Brown the plantains on one side and turn over to brown on the other side. Sprinkle with a little bit of sugar and let them caramelize into warm little bites of sweetness. Beautiful! Slightly sweet, with a caramelized crunch to the outside and then you bite into the inside to find a warm center with the consistency of a sweet potato but a flavor similar to a banana. Pure delight!
We ate them just like this but they would also be wonderful served with a dollop of Greek Yogurt or over vanilla ice cream or frozen vanilla yogurt. The leftovers were just as good at room temperature the next day. Did I mention that they are very filling, you can only eat a few. I will definitely be making these again and again.
Caramelized Sweet Ripe Plantains
- 2 Ripe Plantains, mostly black on the outside
- 1/2 tablespoon butter
- 1 1/2 teaspoons sugar
- Canola Oil Spray
Peel the plantains and cut into circles or on the diagonal into 1/2 ” slices or a little thinner.

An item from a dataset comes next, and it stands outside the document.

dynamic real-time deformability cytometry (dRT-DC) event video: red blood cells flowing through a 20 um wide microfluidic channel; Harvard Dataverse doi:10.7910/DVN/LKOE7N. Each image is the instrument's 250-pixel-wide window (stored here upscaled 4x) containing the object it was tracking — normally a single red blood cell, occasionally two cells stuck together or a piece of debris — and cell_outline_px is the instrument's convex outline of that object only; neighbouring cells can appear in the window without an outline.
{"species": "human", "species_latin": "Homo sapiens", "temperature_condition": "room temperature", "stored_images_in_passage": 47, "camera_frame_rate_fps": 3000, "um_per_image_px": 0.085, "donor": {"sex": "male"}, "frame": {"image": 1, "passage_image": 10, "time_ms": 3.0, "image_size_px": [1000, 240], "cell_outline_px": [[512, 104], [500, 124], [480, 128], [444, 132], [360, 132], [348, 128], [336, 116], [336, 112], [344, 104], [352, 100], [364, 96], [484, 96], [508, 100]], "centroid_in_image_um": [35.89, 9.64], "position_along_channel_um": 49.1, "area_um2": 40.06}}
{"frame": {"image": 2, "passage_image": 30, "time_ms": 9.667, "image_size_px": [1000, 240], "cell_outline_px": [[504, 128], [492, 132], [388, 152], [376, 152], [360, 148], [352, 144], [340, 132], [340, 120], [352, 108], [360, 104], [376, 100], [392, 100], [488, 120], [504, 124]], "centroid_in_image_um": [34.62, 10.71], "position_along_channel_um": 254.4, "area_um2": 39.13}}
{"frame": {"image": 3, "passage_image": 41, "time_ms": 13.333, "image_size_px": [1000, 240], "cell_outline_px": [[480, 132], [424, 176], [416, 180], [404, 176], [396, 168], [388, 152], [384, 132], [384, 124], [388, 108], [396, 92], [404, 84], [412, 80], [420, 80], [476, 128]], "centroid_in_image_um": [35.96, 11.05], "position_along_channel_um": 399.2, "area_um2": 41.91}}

Spray a non stick pan with the canola oil and melt the butter in the pan over a medium heat. Add the plantains to the bubbly melted butter. When lightly browned turn over and brown on the other side. Sprinkle with the sugar and let them caramelize slightly. Remove from pan and serve warm.
Yield: 4 servings
Per Serving: 128 Calories; 2g Fat (11.3% calories from fat); 1g Protein; 30g Carbohydrate; 2g Dietary Fiber; 4mg Cholesterol; 18mg Sodium.
Inspired by food fit.com & African Vegan Recipes ivu.org
Enjoying family time and good food!
What new food have you tried lately?